We want people to want to take surveys. But negative experiences have become the norm in online research over the years, and fewer and fewer people want to take surveys. Recruitment and participation are consistently challenging for firms, and that is just as much a factor in poor data quality in market research as fraud, if not more so.
Those who do keep participating often deliver lower-quality responses because they’re worn down. Meanwhile, participants with a unique tolerance for poor survey experience can’t be taken as representative of the general population.
“Keep or toss” is an increasingly unhelpful mindset for the online research industry. The next step forward for researchers is to think of research audiences primarily as people looking for the right place. We can vouch for the results.
When Removal Is the Right Answer
None of this argues against removal. Fraud detection is table stakes; there are respondents who are not appropriate for any study, whose answers are unreliable across contexts, and who should be excluded.
Instead, we’re calling for a higher burden of proof for removal. Removing a respondent for behavior inconsistent with the study’s subject matter is very different from removing a respondent because an algorithm flagged their IP address as suspicious.
Researchers who put that difference into practice will produce better data, recruit more effectively in the future, and give clients a clearer view of their methodology.

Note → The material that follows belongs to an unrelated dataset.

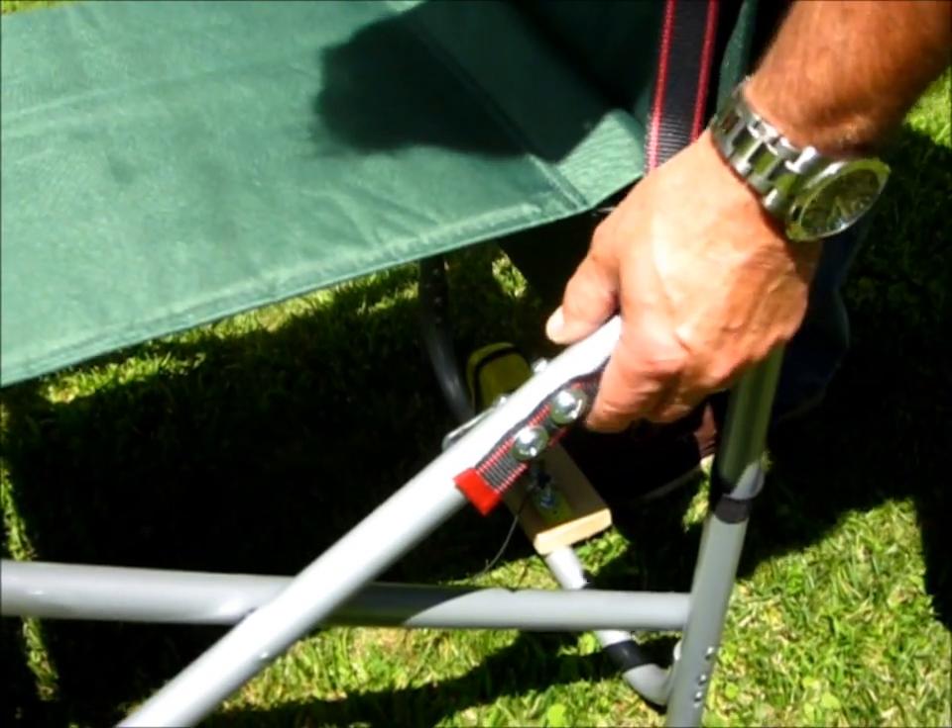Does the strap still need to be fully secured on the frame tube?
No.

In addition to asking whether a respondent is out to game the system, ask whether they belonged in the study. Before removing them, ask whether you understand why their answers look the way they do. Before treating every respondent as a suspect, ask whether that’s the relationship you want to have with the people whose honest participation your research depends on.
Because research is a relationship with your audience, and data quality measures that relationship’s strength. Respondent matching is one of many tools meant to give that audience what they need: studies that match their interests, fair incentives, and a research experience that’s neither hostile nor burdensome, and empowers them to answer comfortably and effectively.
When you give your audience what they need, they’ll be sure to return the favor.